# Help Booting



## GaryRenner (Mar 10, 2009)

Just built my first computer. After doing a lot of research a settled with the following components:
Case - Antec 448
Motherboard - ECS G43T-M 
Processor - Intel Core 2 Duo E7200/2.53GHz Socket-775
Ram - Kingston KV800D2N5K2/4G
Hard Drive - Western Digital Caviar WD6401AAls
DVD - Samsung 22x DVD SATA Model SH-5223F-OEM
Floppy DD - Sabrent USB Port

Problem: After going through the BIOS check I tried to load an old 32bit Windows XP home edition O/S Off the dvd player. It would start to load but then it quit with a message as follows : A problem has been detected and windows has been shut down...........................
At the bottom of the screen it says Stop: 0X0000007E (0XC0000005,OXF748E0BF,0XF78DA208,)XF78D9F08) 

PCI>SYS - Address F748E0BF base at F7487000, DateStamp 3b7d855c

Can anyone tell me what I need to do ?

--- EXERCISE SET ---
**A)** Print the passage of the booting help thread between "## GaryRenner (Mar" and "been shut down...........................", inclusive.
**B)** In the booting help thread, which operating system was the poster trying to install from the DVD drive?
**C)** Pick up the booting help thread after its last line and keep writing.
The records come from a separate source.

--- RECORDED DATA ---
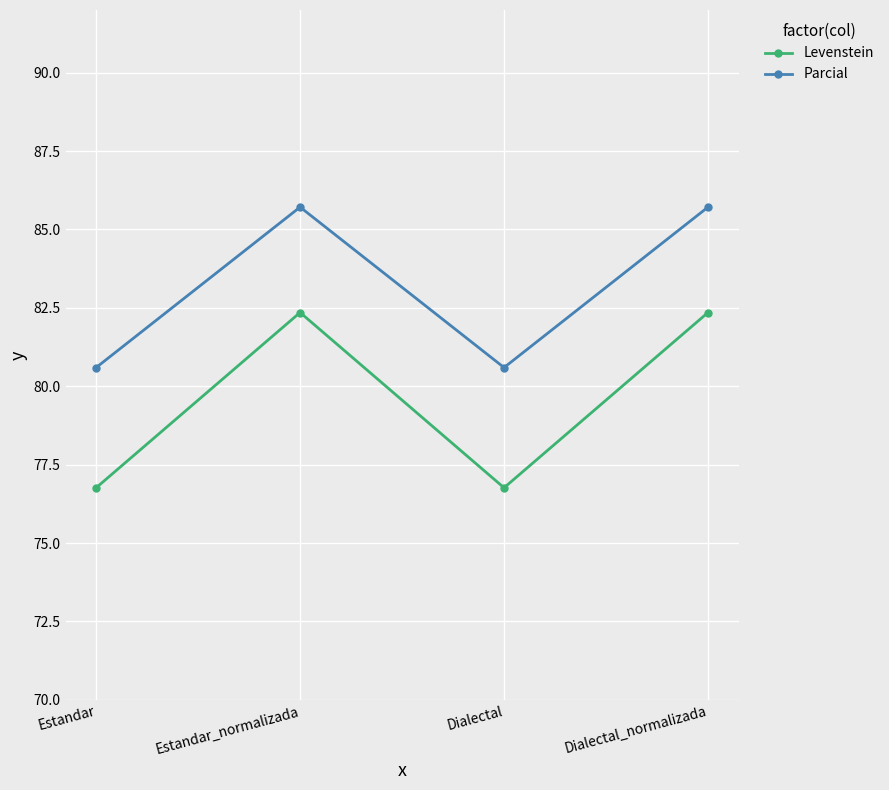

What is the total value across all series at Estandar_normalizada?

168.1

---

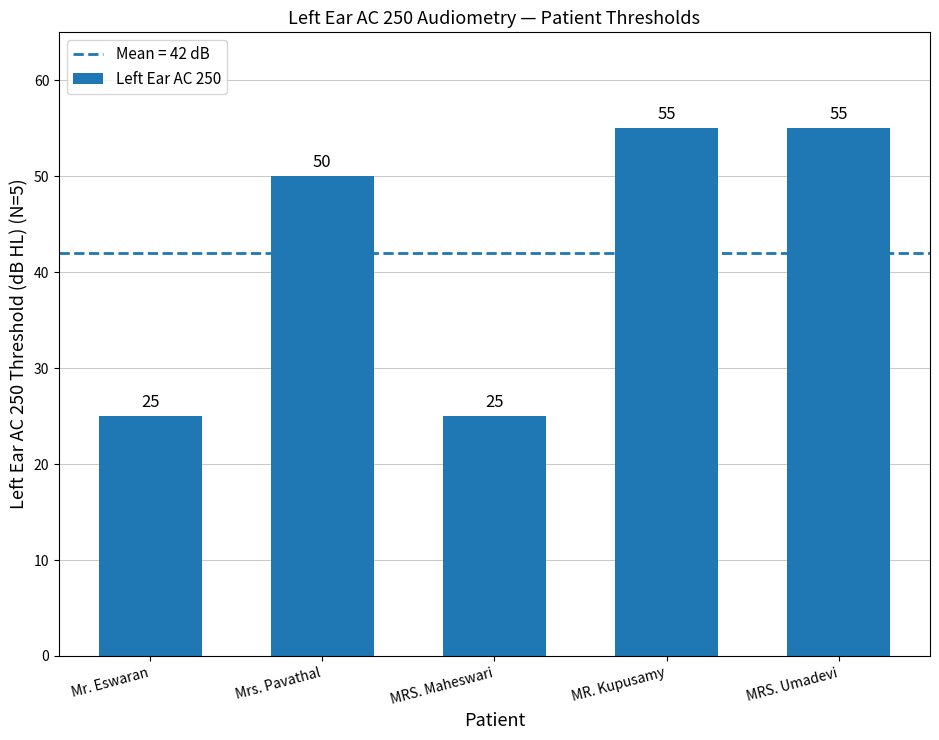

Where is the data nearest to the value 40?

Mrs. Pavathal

--- RESPONSES BY ITEM NUMBER ---
**A)**
## GaryRenner (Mar 10, 2009)

Just built my first computer. After doing a lot of research a settled with the following components:
Case - Antec 448
Motherboard - ECS G43T-M 
Processor - Intel Core 2 Duo E7200/2.53GHz Socket-775
Ram - Kingston KV800D2N5K2/4G
Hard Drive - Western Digital Caviar WD6401AAls
DVD - Samsung 22x DVD SATA Model SH-5223F-OEM
Floppy DD - Sabrent USB Port

Problem: After going through the BIOS check I tried to load an old 32bit Windows XP home edition O/S Off the dvd player. It would start to load but then it quit with a message as follows : A problem has been detected and windows has been shut down...........................

**B)** An old 32-bit Windows XP Home Edition.

**C)**
----------



## linderman (May 20, 2005)

try the OS install with only one stick of memory in the motherboard ............... use the memory slot closest to the cpu


is the hard drive to you are trying to install the OS to a clean drive ?


is this is a sata drive (and it should be) you may have to enter the bios and set the sata controller to act as "IDE mode"

or buy a newl win xp disk with service pack 3 included ?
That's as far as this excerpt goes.